First we need to do some data wrangling:

• Grab vectors of MLEs from our answer functions and combine them into a dataframe.
• Transpose this data frame so we can plot one value, faceted by each censoring level.

#Grabbing and combining vectors of MLEs into a single dataframe
plot_data <- as.data.frame(cbind(unlist(RC1[4]),
                                 unlist(RC2[4]),
                                 unlist(RC3[4]),
                                 unlist(IC1[4]),
                                 unlist(IC2[4]),
                                 unlist(IC3[4])
  )
)

#Renaming Columns
colnames(plot_data) <- c("RC1: CP = 0.1",
                         "RC2: CP = 0.5",
                         "RC3: CP = 0.9",
                         "IC1: CP = 0.1",
                         "IC2: CP = 0.5",
                         "IC3: CP = 0.9"
)

#Transposing Dataframe
plot_data_long <- 
  plot_data %>% 
    pivot_longer(cols = `RC1: CP = 0.1`:`IC3: CP = 0.9`, values_to = "Simulated Data")

Plot

ggplot(data = plot_data_long, aes(x = `Simulated Data`))+
  geom_density(fill = "Royal Blue", alpha=0.3)+
  geom_vline(xintercept = 5, size = .2)+
  labs(title = "Sampling Distribution for Lambda",
       subtitle = "Black lines mark true value for Lambda = 5 
Each MLE corresponds to a sample of n = 400
`CP` denotes Censoring Probability ") +
  ylab("Density")+
  xlab("Sampled MLEs")+
  facet_wrap(~name)

Here we can see how heavier censoring impacts the estimate sampling distributions w.r.t right and current status censoring:

• Right Censoring: Clearly heavier censoring hampers the precision of our sampling distribution.
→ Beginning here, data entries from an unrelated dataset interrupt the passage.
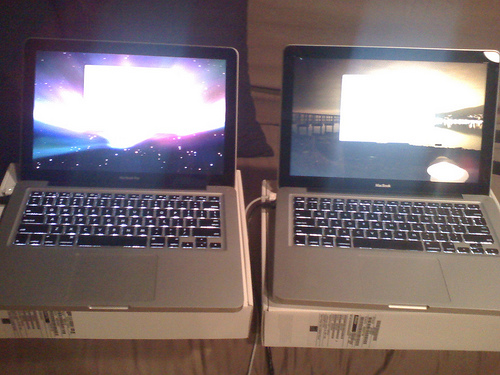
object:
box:
[260, 177, 500, 352]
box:
[0, 160, 255, 340]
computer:
[0, 35, 246, 314]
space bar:
[349, 236, 424, 251]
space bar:
[73, 232, 150, 249]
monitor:
[289, 55, 490, 183]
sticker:
[301, 312, 383, 350]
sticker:
[1, 308, 80, 338]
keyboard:
[292, 195, 499, 257]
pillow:
[0, 0, 274, 160]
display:
[29, 52, 226, 174]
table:
[0, 92, 499, 374]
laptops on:
[3, 252, 238, 304]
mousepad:
[74, 249, 159, 300]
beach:
[289, 139, 481, 184]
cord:
[245, 301, 260, 373]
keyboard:
[11, 190, 227, 252]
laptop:
[271, 42, 498, 315]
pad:
[377, 250, 452, 305]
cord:
[243, 191, 277, 217]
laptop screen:
[31, 50, 229, 175]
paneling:
[131, 340, 203, 373]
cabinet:
[0, 348, 499, 374]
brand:
[374, 181, 391, 188]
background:
[0, 0, 499, 187]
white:
[344, 76, 430, 125]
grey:
[317, 143, 386, 169]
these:
[268, 44, 499, 309]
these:
[2, 37, 243, 308]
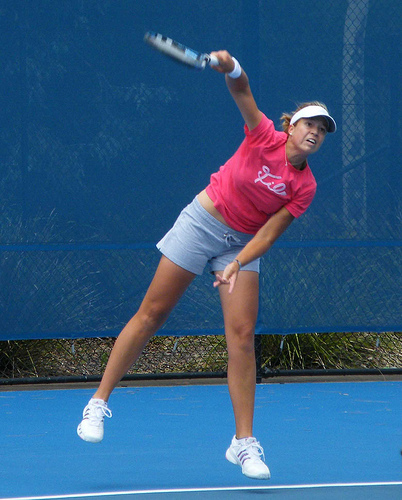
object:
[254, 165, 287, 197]
letters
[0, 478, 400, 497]
white line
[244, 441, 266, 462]
laces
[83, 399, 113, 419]
laces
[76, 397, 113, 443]
shoe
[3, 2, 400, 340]
divider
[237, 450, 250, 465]
stripes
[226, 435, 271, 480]
shoe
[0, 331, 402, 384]
fence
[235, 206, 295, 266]
arm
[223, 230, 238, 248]
string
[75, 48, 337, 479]
tennis player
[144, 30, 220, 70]
racket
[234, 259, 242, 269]
bracelet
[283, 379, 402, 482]
floor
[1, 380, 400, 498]
blue court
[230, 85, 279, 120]
wall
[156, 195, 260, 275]
shorts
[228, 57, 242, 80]
sweatband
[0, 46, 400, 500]
court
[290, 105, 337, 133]
visor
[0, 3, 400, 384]
fence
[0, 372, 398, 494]
tennis court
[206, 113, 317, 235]
shirt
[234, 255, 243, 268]
wrist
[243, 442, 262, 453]
pins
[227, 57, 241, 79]
armband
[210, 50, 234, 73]
hand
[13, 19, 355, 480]
tennis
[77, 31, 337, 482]
girl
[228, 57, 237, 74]
wrist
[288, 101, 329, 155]
head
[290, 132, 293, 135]
earring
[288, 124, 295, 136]
ear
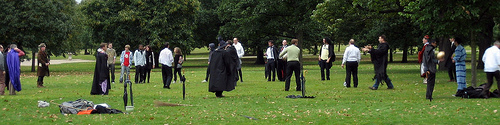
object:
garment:
[90, 49, 114, 95]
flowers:
[233, 100, 343, 118]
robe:
[204, 43, 243, 93]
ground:
[3, 60, 484, 120]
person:
[279, 39, 304, 92]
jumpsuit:
[450, 45, 467, 89]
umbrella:
[123, 81, 136, 110]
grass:
[0, 51, 498, 124]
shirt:
[121, 51, 130, 69]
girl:
[145, 46, 157, 83]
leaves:
[25, 100, 497, 125]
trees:
[0, 0, 500, 72]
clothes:
[59, 99, 124, 116]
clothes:
[8, 51, 24, 95]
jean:
[120, 63, 133, 82]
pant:
[147, 63, 152, 84]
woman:
[173, 46, 188, 84]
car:
[364, 45, 372, 57]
• Current Status Censoring: This one is a bit trickier. It would seem that we would want the right censoring and left censoring to occur at approximately equal rates to gain the greatest precision in our sampling distribution, based on the results. Perhaps this mix garners the greatest amount of information.